Um nun, endlich, auf Deutschland zu kommen: Der glamouröse Paarfaktor ist eine der großen Leerstellen unserer Republik. Geprägt wurde das Bild vermutlich von Konrad Adenauer, der seine zweite Frau schon 1948 verlor und seine Liebe nur noch den Ränken der Politik und den Rosen von Cadenabbia schenkte. Fortan glaubten politische Konkurrenten und wählende Bürger an den Mythos des Kanzleramts als Teilzeitzölibat. Die meist trotzdem vorhandene Gattin - Loki, Hannelore - hatte sich aus dem Geschäft herauszuhalten und wurde mit der Leitung irgendeiner wohltätigen Stiftung abgefunden. Gerhard Schröder und die serielle Monogamie sind natürlich ein Teil der deutschen Regierungsgeschichte, doch man wird nicht behaupten können, dass Hillu oder Doris persönlich nennenswerte Spuren in dieser Geschichte hinterlassen haben.
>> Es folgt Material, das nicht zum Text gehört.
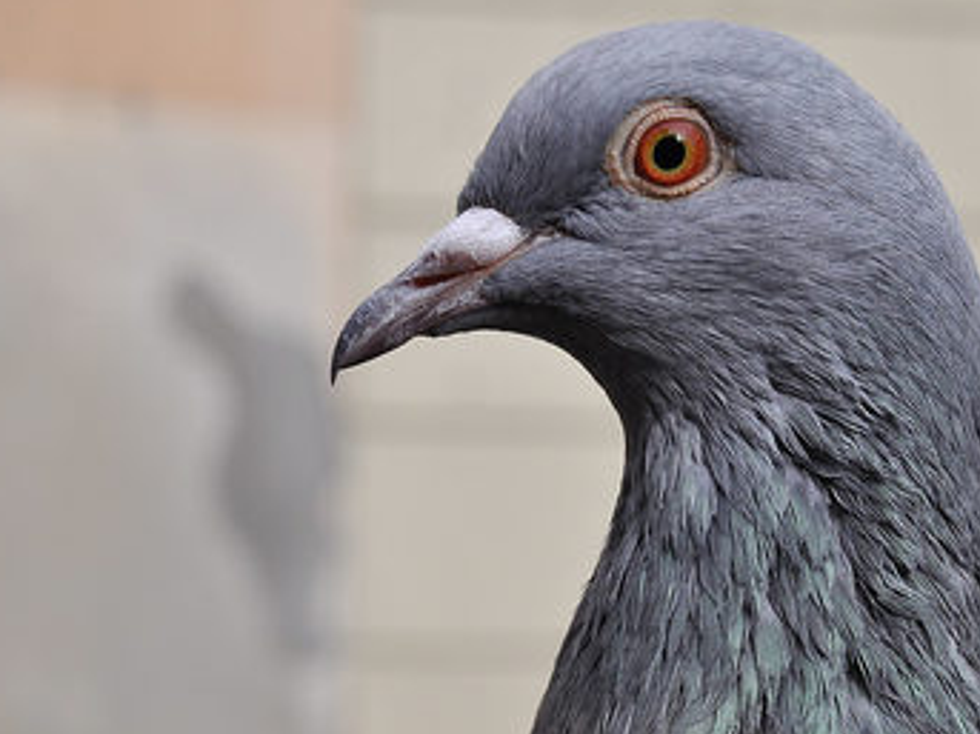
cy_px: 371
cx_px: 771
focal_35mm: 126
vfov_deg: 11.8
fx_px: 3566
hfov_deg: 15.6
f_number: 9
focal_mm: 50
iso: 200
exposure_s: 1/320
Selbst bei Willy Brandt, dem Kanzler mit Paradiesvogelgarantie, wurde es eigentlich erst lustig, als er den Überblick verlor. Was uns endlich bei Angela Merkel anlangen lässt, die das Adenauer-Prinzip wieder mit voller Wucht aufleben lässt. Joachim Sauer, der Gemahl, lebt anscheinend in einem Parallel-Universum, das er nur etwa alle zwei Jahre verlässt, das nächste Mal vermutlich, um Michelle Obama das KaDeWe zu zeigen. Das ist Deutschland - einfach kein rastlos schaffendes Regierpaar in Sicht, an dem der Bürger sich aufrichten könnte. Vermutlich wäre die Monarchie doch die bessere Lösung.